Ribuan Lokasi Siap untuk Pidana Kerja Sosial, Menteri Imipas Siapkan 1.174 Kerjasama
JAKARTA – Baraberita.com – Menteri Imigrasi dan Pemasyarakatan (Imipas) Agus Andrianto mengungkapkan bahwa pihaknya telah menyiapkan sebanyak 2.460 lokasi untuk kegiatan bersih-bersih yang menjadi bagian dari pidana kerja sosial bagi pelaku kejahatan yang memenuhi kriteria.
Pidana kerja sosial merupakan salah satu instrumen hukum yang diterapkan bagi pelaku pelanggaran pidana ringan, sesuai dengan ketentuan yang tercantum dalam Kitab Undang-Undang Hukum Pidana (KUHP) baru yang telah berlaku.
Penyediaan lokasi-lokasi tersebut dilakukan dengan tujuan utama untuk memastikan bahwa implementasi KUHP baru dapat berjalan secara optimal dan merata di tengah masyarakat luas. Lokasi-lokasi yang disiapkan mencakup berbagai jenis tempat, antara lain sekolah, kantor pemerintah, tempat ibadah, taman kota, panti asuhan, panti jompo, serta pesantren.
Sebagai bentuk kesiapan awal dalam pelaksanaan pidana kerja sosial, telah disusun sebanyak 1.174 perjanjian kerja sama dengan berbagai mitra yang berasal dari lintas sektor. Perjanjian kerja sama ini dibuat antara Badan Pemasyarakatan (Bapas) dengan masing-masing lokasi yang akan menjadi tempat pelaksanaan pidana sosial.

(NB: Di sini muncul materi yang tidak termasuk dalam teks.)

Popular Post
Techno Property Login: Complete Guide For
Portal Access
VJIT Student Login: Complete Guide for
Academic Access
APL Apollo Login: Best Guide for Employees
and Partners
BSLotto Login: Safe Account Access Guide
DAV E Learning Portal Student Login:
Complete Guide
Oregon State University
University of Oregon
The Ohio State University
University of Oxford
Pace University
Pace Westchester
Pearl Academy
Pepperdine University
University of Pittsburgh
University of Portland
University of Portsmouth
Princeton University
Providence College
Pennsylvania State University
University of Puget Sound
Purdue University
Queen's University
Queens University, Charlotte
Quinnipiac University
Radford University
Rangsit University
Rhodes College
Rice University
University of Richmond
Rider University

Keterangan tersebut disampaikan Menteri Imipas pada hari Selasa (03/02/2026) saat memberikan informasi terkait pelaksanaan kebijakan baru dalam sistem pemasyarakatan nasional.
Perjanjian kerja sama yang telah ditandatangani melibatkan total 1.174 mitra yang terdiri dari berbagai kategori institusi. Di antaranya sebanyak 517 pihak dari pemerintah daerah, 329 instansi pemerintah pusat atau daerah, 206 lembaga panti sosial, serta 122 yayasan yang bergerak di bidang sosial.

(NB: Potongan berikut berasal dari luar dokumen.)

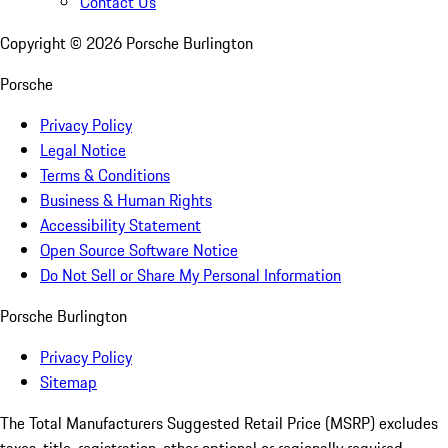
Contact Us
Copyright ©
2026
Porsche Burlington
Porsche
Privacy Policy
Legal Notice
Terms & Conditions
Business & Human Rights
Accessibility Statement
Open Source Software Notice
Do Not Sell or Share My Personal Information
Porsche Burlington
Privacy Policy
Sitemap
The Total Manufacturers Suggested Retail Price (MSRP) excludes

Selain menyediakan lokasi dan menjalin kerja sama dengan berbagai pihak, Menteri Imipas juga menyatakan bahwa pihaknya telah melakukan koordinasi yang erat dengan Mahkamah Agung. Koordinasi ini bertujuan untuk memastikan bahwa hakim dapat menjatuhkan vonis pidana kerja sosial kepada pelaku pelanggaran pidana ringan sesuai dengan ketentuan KUHP baru.
Langkah koordinasi dengan Mahkamah Agung dilakukan agar terdapat sinkronisasi yang baik antara Direktorat Jenderal Imigrasi dan Pemasyarakatan dengan lembaga peradilan dalam penerapan serta pelaksanaan ketentuan KUHP baru.
Diharapkan dengan adanya kerja sama lintas sektoral dan koordinasi yang terjalin dengan baik antar lembaga terkait, pelaksanaan pidana kerja sosial dapat berjalan dengan lancar dan memberikan manfaat yang optimal bagi masyarakat.
“Dengan adanya upaya-upaya ini, kami meyakini penerapan KUHP baru kepada masyarakat dapat berjalan dengan maksimal,” tegas Menteri Imipas dalam menyampaikan keyakinannya terhadap keberhasilan kebijakan tersebut.